What you need to do: Lines with the word "proxied" are the ones wanted. Copy each of them from the entries below.

Stored data
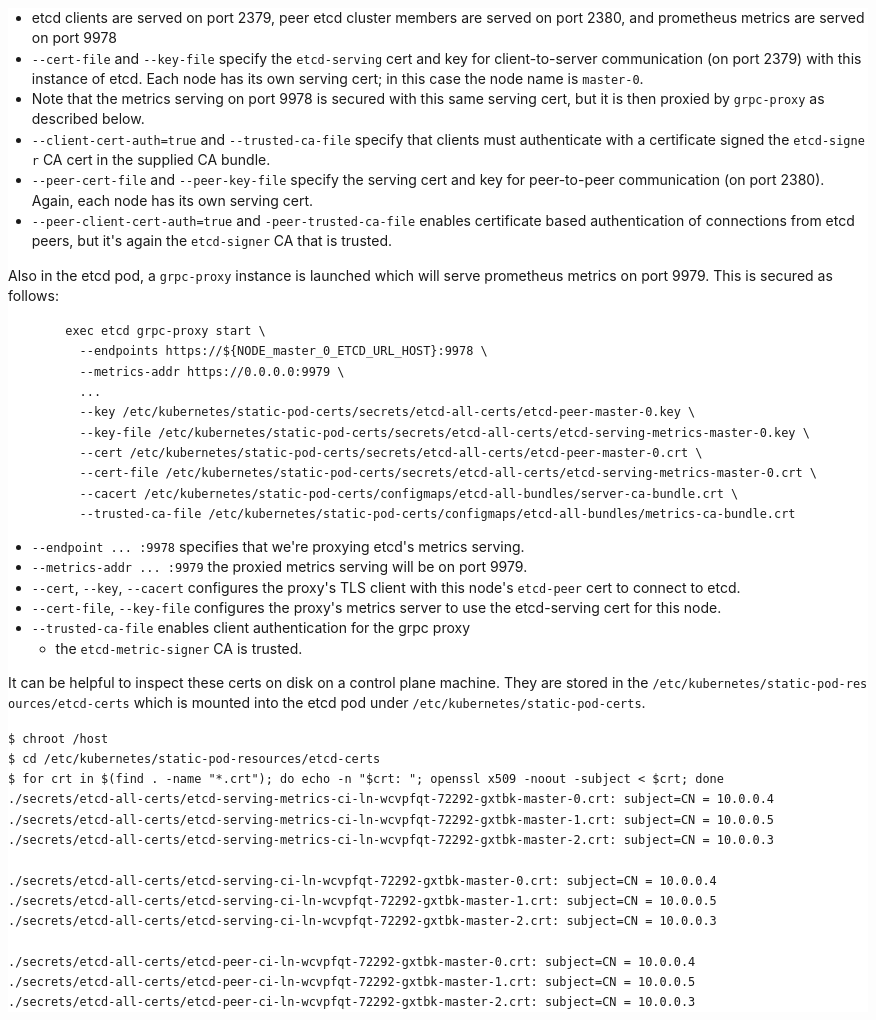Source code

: - etcd clients are served on port 2379, peer etcd cluster members are served on port 2380, and prometheus metrics are served on port 9978
- `--cert-file` and `--key-file` specify the `etcd-serving` cert and key for client-to-server communication (on port 2379) with this instance of etcd. 
  Each node has its own serving cert; in this case the node name is `master-0`.
- Note that the metrics serving on port 9978 is secured with this same serving cert, but it is then proxied by `grpc-proxy` as described below.
- `--client-cert-auth=true` and `--trusted-ca-file` specify that clients must authenticate with a certificate signed the `etcd-signer` CA cert in the supplied CA bundle.
- `--peer-cert-file` and `--peer-key-file` specify the serving cert and key for peer-to-peer communication (on port 2380). Again, each node has its own serving cert.
- `--peer-client-cert-auth=true` and `-peer-trusted-ca-file` enables certificate based authentication of connections from etcd peers, but it's again the `etcd-signer` CA that is trusted.

Also in the etcd pod, a `grpc-proxy` instance is launched which will serve prometheus metrics on port 9979. This is secured as follows:

```
        exec etcd grpc-proxy start \
          --endpoints https://${NODE_master_0_ETCD_URL_HOST}:9978 \
          --metrics-addr https://0.0.0.0:9979 \
          ...
          --key /etc/kubernetes/static-pod-certs/secrets/etcd-all-certs/etcd-peer-master-0.key \
          --key-file /etc/kubernetes/static-pod-certs/secrets/etcd-all-certs/etcd-serving-metrics-master-0.key \
          --cert /etc/kubernetes/static-pod-certs/secrets/etcd-all-certs/etcd-peer-master-0.crt \
          --cert-file /etc/kubernetes/static-pod-certs/secrets/etcd-all-certs/etcd-serving-metrics-master-0.crt \
          --cacert /etc/kubernetes/static-pod-certs/configmaps/etcd-all-bundles/server-ca-bundle.crt \
          --trusted-ca-file /etc/kubernetes/static-pod-certs/configmaps/etcd-all-bundles/metrics-ca-bundle.crt
```

- `--endpoint ... :9978` specifies that we're proxying etcd's metrics serving.
- `--metrics-addr ... :9979` the proxied metrics serving will be on port 9979.
- `--cert`, `--key`, `--cacert` configures the proxy's TLS client with this node's `etcd-peer` cert to connect to etcd.
- `--cert-file`, `--key-file` configures the proxy's metrics server to use the etcd-serving cert for this node.
- `--trusted-ca-file` enables client authentication for the grpc proxy 
  - the `etcd-metric-signer` CA is trusted.

It can be helpful to inspect these certs on disk on a control plane machine. They are stored in the `/etc/kubernetes/static-pod-resources/etcd-certs` which is mounted into the etcd pod under `/etc/kubernetes/static-pod-certs`.

```
$ chroot /host
$ cd /etc/kubernetes/static-pod-resources/etcd-certs
$ for crt in $(find . -name "*.crt"); do echo -n "$crt: "; openssl x509 -noout -subject < $crt; done
./secrets/etcd-all-certs/etcd-serving-metrics-ci-ln-wcvpfqt-72292-gxtbk-master-0.crt: subject=CN = 10.0.0.4
./secrets/etcd-all-certs/etcd-serving-metrics-ci-ln-wcvpfqt-72292-gxtbk-master-1.crt: subject=CN = 10.0.0.5
./secrets/etcd-all-certs/etcd-serving-metrics-ci-ln-wcvpfqt-72292-gxtbk-master-2.crt: subject=CN = 10.0.0.3

./secrets/etcd-all-certs/etcd-serving-ci-ln-wcvpfqt-72292-gxtbk-master-0.crt: subject=CN = 10.0.0.4
./secrets/etcd-all-certs/etcd-serving-ci-ln-wcvpfqt-72292-gxtbk-master-1.crt: subject=CN = 10.0.0.5
./secrets/etcd-all-certs/etcd-serving-ci-ln-wcvpfqt-72292-gxtbk-master-2.crt: subject=CN = 10.0.0.3

./secrets/etcd-all-certs/etcd-peer-ci-ln-wcvpfqt-72292-gxtbk-master-0.crt: subject=CN = 10.0.0.4
./secrets/etcd-all-certs/etcd-peer-ci-ln-wcvpfqt-72292-gxtbk-master-1.crt: subject=CN = 10.0.0.5
./secrets/etcd-all-certs/etcd-peer-ci-ln-wcvpfqt-72292-gxtbk-master-2.crt: subject=CN = 10.0.0.3
```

Answer to the problem:
- Note that the metrics serving on port 9978 is secured with this same serving cert, but it is then proxied by `grpc-proxy` as described below.
- `--metrics-addr ... :9979` the proxied metrics serving will be on port 9979.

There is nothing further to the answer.